Communication is key
Together with the client, we decide on the best way to organise communication throughout the project. Usually, I prefer tools that the client is already using; immediacy and familiarity are often more important than the software itself. At Taiste, we use Slack for both our internal communication and many of our customer projects, but since Bayer had a long history with Teams, it was the better option in this case.
Besides instant messaging, Bayer could see the design work in action and comment on it in real-time within the online prototyping tool Figma. Throughout the process, we also held weekly meetings with the customer, sometimes remotely and other times in person. More extensive workshops also took place whenever necessary.
The main roles of communication are engaging the customer in the creative process and decision-making – as well as keeping them up to date. Nasty surprises are the enemy of good customer relations; transparency, responsibility and close co-operation are the opposite of that.
The same holds true with budget updates, too. The client should always be up to date with our current tasks and the time spent. Moreover, it is the project manager’s duty to consult them when it comes to critical decisions. A key tool we use in regards to all this is Harvest. It allows us to track our work in real-time and send detailed, easy-to-read reports to our clients.
So… is this Kanban, Scrum or something else?

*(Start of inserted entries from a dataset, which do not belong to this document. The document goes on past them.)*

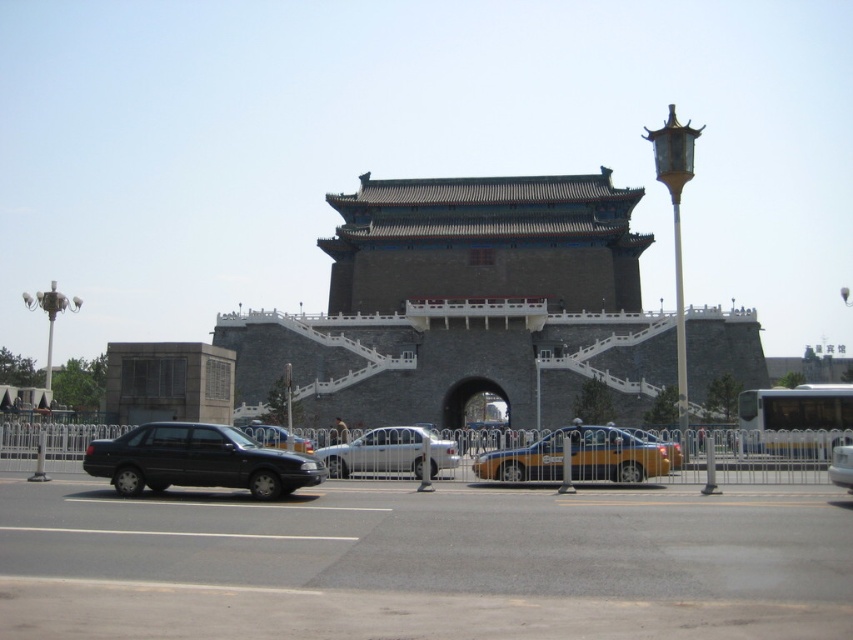
You are driving a matte black sedan at left and want to park it near the traditional Chinese gate. Given that the parking spot is 60 meters away from the camera, can you safely park the sedan there without moving it further?

The distance between the matte black sedan at left and the camera is 57.92 meters. Since the parking spot is 60 meters away from the camera, the sedan is closer than the required distance. Therefore, you need to move the sedan forward approximately 2.08 meters to reach the parking spot.

You are standing in front of a traditional Chinese gate with a dark brown stone facade. There is a point marked at coordinates (x=465, y=305). Which object is located at this point?

The dark gray stone fort at center is located at point (x=465, y=305).

You are a tourist standing at the base of the brown stone tower at center and want to take a photo that includes both the tower and the matte black sedan at left. Given that the sedan is smaller than the tower, where should you position yourself to ensure both are visible in the frame?

To include both the brown stone tower at center and the matte black sedan at left in the photo, position yourself at a distance where the larger brown stone tower at center and the smaller matte black sedan at left are both within the camera frame. Since the brown stone tower at center is larger, you might need to step back slightly to capture both in the shot.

It is difficult to write about project management in modern software development without mentioning the most common approaches of today. Terms such as Agile, Scrum, Kanban, DevOps, Lean, SAFe are among ones that every Project Manager should be familiar with. Some of these are clearly defined frameworks (Scrum, SAFe), while others (Agile, DevOps) are based on a collection of methods with common traits.
At Taiste, we do not follow any specific method to the letter. Instead, our agile philosophy is best described as a flexible combination of tried and tested approaches.
In our projects, I see values from the agile manifesto (individuals and co-operation, the ability to react quickly to feedback and changes). On the other hand, there is a lot of practical influence from Scrum’s way of approaching transparency and organisation of work. Another important aspect for us is Kanban’s way of visualising the work process and limiting simultaneous work in progress.
This takes us back to the question presented in the title of this article: how do we approach project management? In short, our way of working is an ever-evolving combination of best practices in the field with our own tweaks. It is characterised by the desire to allow flexibility for each project depending on their unique traits, as well as learn something new from each one and then apply that knowledge. In the rapidly changing field of software development, methods and processes should evolve together with the company and its people.